Da questa commistione di istituzionalismo e pluralismo giuridico che caratterizza L’ordinamento giuridico ne derivano almeno due conseguenze importanti capaci di attualizzarsi, forse oggi più che allora, come funzioni specifiche del diritto. Ciascun dispositivo si compone, infatti, di linee di forza e di soggettivazione che si producono dentro il dispositivo stesso. Il primo compito di un dispositivo sarà, dunque, quello di rendere possibile questa produzione di soggettività. Santi Romano, identificando il diritto con un’organizzazione concreta e assegnando la stessa rilevanza giuridica a qualsiasi istituzione, non fa che questo: aprire il campo giuridico ad una produzione proliferante di soggettività istituzionali. Ciò che preme sottolineare è che queste linee di soggettivazione che abitano il dispositivo del diritto includono qualsiasi micro-concatenamento sociale e qualsiasi assemblaggio relazionale che sia in grado di darsi una struttura organizzativa variamente durevole. Con ciò Romano fa rientrare nel campo giuridico anche le pieghe e gli interstizi del sociale, dotando loro, peraltro, della stessa potenza delle grandi organizzazioni, compresa quella statale. La prima funzione del dispositivo giuridico coincide, allora, con la capacità di farsi attraversare da tutte le linee di forza socio-istituzionali.
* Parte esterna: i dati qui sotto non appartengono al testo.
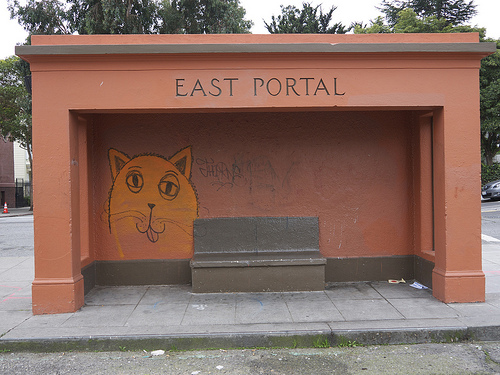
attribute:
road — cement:
[2, 335, 499, 372]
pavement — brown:
[0, 218, 498, 340]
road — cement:
[1, 340, 499, 373]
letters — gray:
[149, 69, 241, 110]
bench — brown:
[165, 210, 352, 297]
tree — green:
[13, 0, 248, 32]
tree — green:
[257, 0, 345, 30]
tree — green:
[380, 1, 482, 31]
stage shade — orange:
[30, 32, 485, 314]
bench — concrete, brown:
[187, 213, 332, 293]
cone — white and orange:
[173, 146, 198, 175]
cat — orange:
[107, 140, 205, 266]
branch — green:
[0, 41, 45, 158]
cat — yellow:
[96, 146, 200, 260]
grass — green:
[266, 321, 384, 371]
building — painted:
[17, 31, 493, 313]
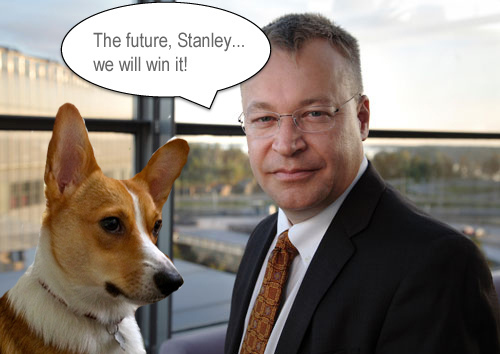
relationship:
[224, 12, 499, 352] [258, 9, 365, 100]
man has hair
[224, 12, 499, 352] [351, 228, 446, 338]
man wearing suit jacket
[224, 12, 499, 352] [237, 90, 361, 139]
man wearing glasses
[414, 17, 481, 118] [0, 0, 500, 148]
clouds in sky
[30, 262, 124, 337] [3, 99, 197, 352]
neck on dog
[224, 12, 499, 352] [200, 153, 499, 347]
man wears suit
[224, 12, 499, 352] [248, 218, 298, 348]
man wears tie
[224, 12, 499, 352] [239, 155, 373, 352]
man wears white shirt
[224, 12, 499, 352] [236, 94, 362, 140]
man wears glasses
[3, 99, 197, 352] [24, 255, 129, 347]
dog wearing collar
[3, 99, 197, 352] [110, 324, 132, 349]
dog wearing tags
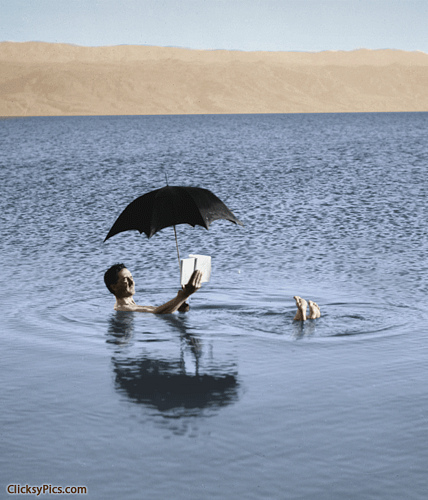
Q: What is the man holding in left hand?
A: Umbrella.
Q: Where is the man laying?
A: In the water.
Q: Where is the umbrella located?
A: Above the man.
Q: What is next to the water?
A: Brown sand.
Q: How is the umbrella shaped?
A: Circle.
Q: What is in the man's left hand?
A: Book.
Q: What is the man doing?
A: Floating in the water.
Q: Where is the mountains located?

Insieme a questo carattere di permeabilità, l’altro ruolo primario del giuridico secondo la prospettiva aperta da Romano è quello di trasformarsi in macchina tecnica in grado di far vedere e far parlare le soggettività che lo compongono. Riprendendo le parole di Mariano Croce, il diritto diviene «mediazione» poiché, rendendo visibili le relazioni e i conflitti sociali e traducendoli al contempo in linguaggio giuridico, produce su di essi degli effetti positivi di composizione. Il dispositivo giuridico, quindi, rivendica una propria performatività dal momento che, rendendo possibile il comporsi di nuove istituzioni, rivitalizza il sociale donandogli una nuova carica trasformativa.
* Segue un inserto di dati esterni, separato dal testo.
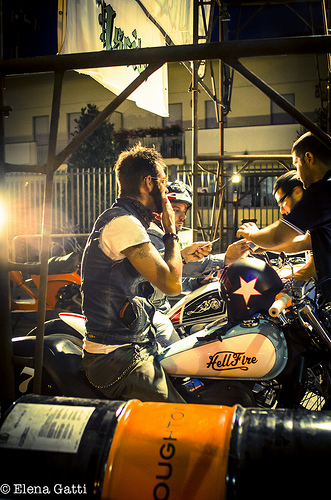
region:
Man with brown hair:
[101, 134, 185, 224]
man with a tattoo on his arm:
[125, 237, 163, 276]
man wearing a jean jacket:
[79, 204, 163, 343]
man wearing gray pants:
[74, 341, 186, 417]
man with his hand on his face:
[149, 185, 184, 227]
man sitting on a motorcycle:
[45, 267, 195, 422]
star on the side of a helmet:
[233, 257, 265, 303]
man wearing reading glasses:
[267, 184, 290, 212]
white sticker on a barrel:
[4, 402, 100, 460]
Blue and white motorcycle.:
[158, 278, 328, 407]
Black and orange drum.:
[0, 395, 330, 499]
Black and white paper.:
[0, 400, 95, 451]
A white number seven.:
[17, 366, 34, 393]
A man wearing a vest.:
[77, 141, 181, 402]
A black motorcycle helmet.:
[196, 257, 284, 342]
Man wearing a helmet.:
[166, 179, 194, 230]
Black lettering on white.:
[204, 348, 257, 371]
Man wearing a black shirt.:
[236, 131, 329, 295]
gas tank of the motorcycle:
[160, 314, 290, 377]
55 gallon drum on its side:
[2, 391, 329, 499]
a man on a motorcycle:
[78, 148, 182, 404]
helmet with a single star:
[218, 258, 281, 327]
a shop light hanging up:
[230, 169, 240, 183]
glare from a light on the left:
[0, 190, 73, 264]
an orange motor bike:
[5, 251, 83, 314]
E se è vero che Santi Romano sopravvalutò la forza del diritto poiché lo Stato italiano della prima metà del XX secolo fu in grado di subordinarlo completamente al volere politico, tuttavia vale la pena interrogarsi con e oltre Romano se il dispositivo giuridico possa oggi, in un momento di profonda crisi della politica, riconquistare quelle funzioni di permeabilità e composizione che L’ordinamento giuridico aveva magistralmente delineato.